■ EXCERPT TO READ:

In [1]:
import os
import numpy as np
from music21 import converter, instrument, note, chord, stream
from tensorflow.keras.models import Sequential
from tensorflow.keras.layers import LSTM, Dense, Dropout, Activation
from tensorflow.keras.utils import to_categorical
     
# Load and preprocess MIDI files
def get_notes(data_folder):
    notes = []
    for file in os.listdir(data_folder):
        if file.endswith(".mid"):
            midi = converter.parse(os.path.join(data_folder, file))
            parts = instrument.partitionByInstrument(midi)
            if parts:  # File has instrument parts
                notes_to_parse = parts.parts[0].recurse()
            else:  # File has no instrument parts
                notes_to_parse = midi.flat.notes
            for element in notes_to_parse:
                if isinstance(element, note.Note):
                    notes.append(str(element.pitch))
                elif isinstance(element, chord.Chord):
                    notes.append('.'.join(str(n) for n in element.normalOrder))
    return notes    

# Prepare input sequences for the model
def prepare_sequences(notes, n_vocab):
    sequence_length = 100
    pitchnames = sorted(set(notes))
    note_to_int = dict((note, number) for number, note in enumerate(pitchnames))
    network_input = []
    network_output = []
    for i in range(0, len(notes) - sequence_length):
        seq_in = notes[i:i + sequence_length]
        seq_out = notes[i + sequence_length]
        network_input.append([note_to_int[char] for char in seq_in])
        network_output.append(note_to_int[seq_out])

■ DIRECTIONS:
- 1) In the code excerpt, what value is assigned to sequence_length?
- 2) Reproduce the code excerpt verbatim from "# Load and preprocess" up to and including "parts = instrument.partitionByInstrument(midi)".

■ DATA ROWS:
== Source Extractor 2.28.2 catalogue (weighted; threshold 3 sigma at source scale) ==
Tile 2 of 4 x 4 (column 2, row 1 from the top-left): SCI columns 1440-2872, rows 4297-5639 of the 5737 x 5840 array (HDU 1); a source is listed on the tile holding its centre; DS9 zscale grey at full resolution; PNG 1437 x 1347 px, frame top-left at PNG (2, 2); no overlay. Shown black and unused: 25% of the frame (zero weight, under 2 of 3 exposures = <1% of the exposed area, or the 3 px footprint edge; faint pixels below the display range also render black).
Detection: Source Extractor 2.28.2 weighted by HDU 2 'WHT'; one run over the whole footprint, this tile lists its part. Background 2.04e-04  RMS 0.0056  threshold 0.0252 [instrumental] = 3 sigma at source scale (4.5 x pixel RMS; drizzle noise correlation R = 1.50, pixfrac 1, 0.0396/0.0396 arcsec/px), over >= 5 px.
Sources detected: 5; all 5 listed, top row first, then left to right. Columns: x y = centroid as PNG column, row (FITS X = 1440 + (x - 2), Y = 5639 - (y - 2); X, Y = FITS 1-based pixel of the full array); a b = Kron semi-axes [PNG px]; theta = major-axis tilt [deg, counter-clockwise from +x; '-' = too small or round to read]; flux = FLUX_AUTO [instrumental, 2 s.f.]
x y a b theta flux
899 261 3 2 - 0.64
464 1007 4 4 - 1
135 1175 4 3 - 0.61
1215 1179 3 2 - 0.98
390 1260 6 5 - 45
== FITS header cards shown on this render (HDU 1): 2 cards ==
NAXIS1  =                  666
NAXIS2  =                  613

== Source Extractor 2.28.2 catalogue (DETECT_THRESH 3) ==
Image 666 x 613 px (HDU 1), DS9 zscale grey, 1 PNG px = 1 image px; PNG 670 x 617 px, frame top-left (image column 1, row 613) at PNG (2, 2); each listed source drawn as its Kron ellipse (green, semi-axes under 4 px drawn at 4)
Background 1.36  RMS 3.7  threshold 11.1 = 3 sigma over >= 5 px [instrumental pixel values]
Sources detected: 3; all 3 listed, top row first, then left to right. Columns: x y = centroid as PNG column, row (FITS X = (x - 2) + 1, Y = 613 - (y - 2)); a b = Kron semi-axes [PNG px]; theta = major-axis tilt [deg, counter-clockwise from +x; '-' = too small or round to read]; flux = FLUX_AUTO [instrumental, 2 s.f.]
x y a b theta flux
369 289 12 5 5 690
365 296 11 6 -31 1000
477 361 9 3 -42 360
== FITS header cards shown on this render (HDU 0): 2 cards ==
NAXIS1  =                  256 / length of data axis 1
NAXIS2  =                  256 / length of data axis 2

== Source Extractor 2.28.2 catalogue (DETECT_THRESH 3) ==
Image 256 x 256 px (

■ ANSWERS BELOW:
- 1) 100

- 2)
# Load and preprocess MIDI files
def get_notes(data_folder):
    notes = []
    for file in os.listdir(data_folder):
        if file.endswith(".mid"):
            midi = converter.parse(os.path.join(data_folder, file))
            parts = instrument.partitionByInstrument(midi)